The Real Estate Act has made it mandatory for developers to disclose the carpet area of the units that they sell. We look at the definition of carpet area and how it will affect home buyers and property prices
The area of a property is often calculated in three different ways – carpet area, built-up area and super built-up area. Hence, when it comes to buying a property, this can leads to a lot of disconnect, between what you pay and what you actually get. Not surprisingly, the maximum number of cases registered in the consumer courts, are against developers on the issue of cheating, vis-Ã -vis the size of the flat. According to the provisions of the Real Estate (Regulation and Development) Act, 2016 (RERA), it is now the duty of the developer, to make buyers aware of the carpet area and quote prices based on this and not the super built-up area.
Gautam Chatterjee, Maharashtra RERA chairman, explains that “It is now mandatory for the developers of all ongoing projects, to disclose the size of their apartments, on the basis on carpet area (i.e., the area within four walls). This includes usable spaces, like kitchen and toilets. This imparts clarity, which was not the case earlier.”
Carpet area under RERA: What does it cover?
Carpet area, or the net usable area, is the space where one can spread a carpet. Built-up area includes the carpet area, plus the extra areas certified by the authorities, such as the area of the outer and inner walls, dry balcony area, etc. Super built-up area includes the carpet area, the built-up area, as well as a share of the balance area, such as the stairs, lobbies and galleries, which can be used by the entire building.
According to the RERA, carpet area is defined as ‘the net usable floor area of an apartment, excluding the area covered by the external walls, areas under services shafts, exclusive balcony or verandah area and exclusive open terrace area, but includes the area covered by the internal partition walls of the apartment’.
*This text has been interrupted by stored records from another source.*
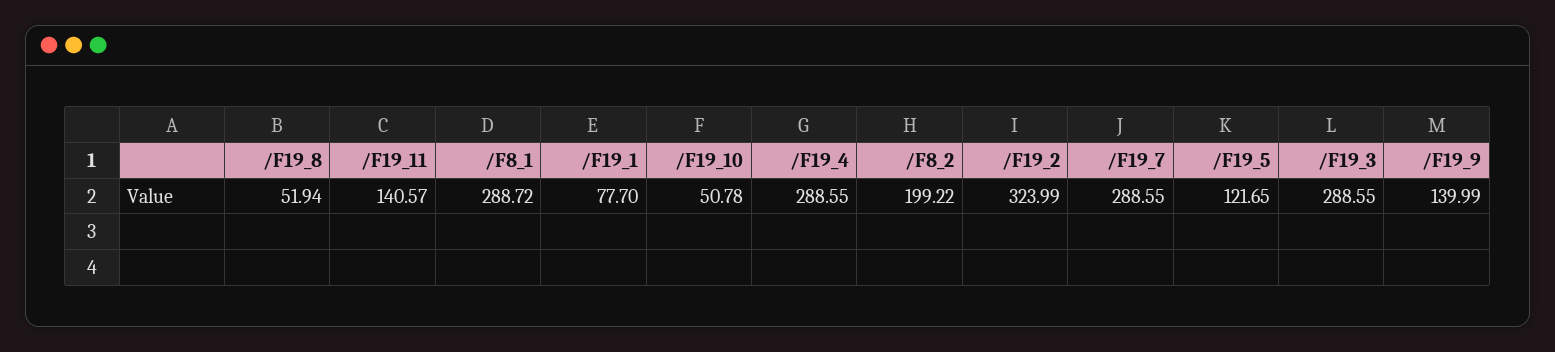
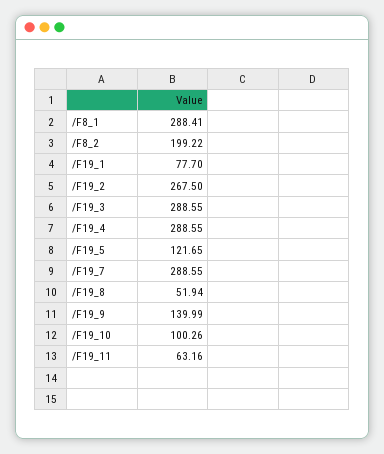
  {
    "/F19_8": 51.94,
-   "/F19_11": 140.57,
+   "/F19_11": 63.16,
-   "/F8_1": 288.72,
+   "/F8_1": 288.41,
    "/F19_1": 77.7,
-   "/F19_10": 50.78,
+   "/F19_10": 100.26,
    "/F19_4": 288.55,
    "/F8_2": 199.22,
-   "/F19_2": 323.99,
+   "/F19_2": 267.5,
    "/F19_7": 288.55,
    "/F19_5": 121.65,
    "/F19_3": 288.55,
    "/F19_9": 139.99
  }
An easier description would be: Anything inside the outer walls of an apartment, but excluding the balconies, verandah or open terrace and shafts, says Digbijoy Bhowmik, head of policy, RICS, South Asia. “Now the balcony’s area will not be included, even if it is an exclusive balcony for the flat. The area of the lift lobby, staircase lobby or any space that you can be in, before you enter the house through the main door, cannot be included. Also the common/exclusive shaft that is used to vent the air from kitchen/lavatory, is excluded. However, a walk-in wardrobe will be included,” he explains.
Dhaval Ajmera, director of Ajmera Realty, points out that “Many promoters provide information on the built-up area, rather than the carpet area, which is less than the built-up area.” Now, a clear definition will align customer’s expectations, with the actual measurements of the flat.
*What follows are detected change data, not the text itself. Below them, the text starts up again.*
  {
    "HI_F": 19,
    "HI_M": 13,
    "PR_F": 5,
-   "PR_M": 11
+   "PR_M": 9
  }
Mandatory disclosure of carpet area and its impact:
Sandeep Singh, CEO of Sheltrex, a Brick Eagle Company says, “Buyers will now understand the exact measurement of the flat they can reasonably expect to receive from the developer. Furthermore, they will know exactly what part of the flat is included in carpet area and what part is included in verandas and terraces. Additionally, developers will have to be more stringent in planning their projects, to ensure exact rendition of plans to actual carpet area.”
- The earlier practice of including balcony, terrace, verandas, flower beds and void spaces within the meaning of carpet area, by unscrupulous developers, will now come to an end.
- In certain cases, corner apartments, or other apartments placed at certain advantageous or disadvantageous positions, usually used to get a little more or less carpet area. While the apartments at advantageous positions that had greater carpet area were always priced at a premium, the ones which lost some carpet area were never sold at a discount, as the ‘missing’ carpet area was usually obfuscated in the super built-up area.
- Good design and efficiency will now become crucial. Previously, an inefficient design, which used too much of common area space, would fare the same as a good design, as both could have the same super built-up area, but different carpet areas.
Home buyer Nidhi Sharma, points out that property rates per sq ft, will certainly go up,, as the total price will be divided by a lower denominator (carpet area, as against super built-up area). “Nevertheless, now, at least we will know what we are getting into. We will no longer get a 500 sq ft apartment, while thinking we have purchased a 700 sq ft apartment,” she says.
How does knowledge about carpet area help home buyers?
In many projects, loading accounts for approximately 30%-35% of the total area. “Accurate information about a project’s site, layout and plot, will empower the buyer to take an informed decision,” explains Nibhrant Shah, founder and CEO of Isprava. It would also become easy for owners to understand the components of their tax liability on property and the rights and easements associated with a property, when it is part of a larger common structure or building.
According to Rahul Shah, CEO of Sumer Group, “As per the RERA guidelines, a builder must disclose the exact carpet area, so that a customer knows what he is paying for. However, the act does not make it mandatory for the builders, to sell a flat on the basis of carpet area.” Amit Wadhwani, director, Sai Estate Consultants, maintains that a lot of effort needs to be put to create awareness. “Bankers, investors, developers and brokers, need to start practicing RERA and disseminate the information. All the changed definitions are supposed to be practiced and executed on ground by the real estate fraternity, so that there is clarity and benefit for the end-users,” he concludes.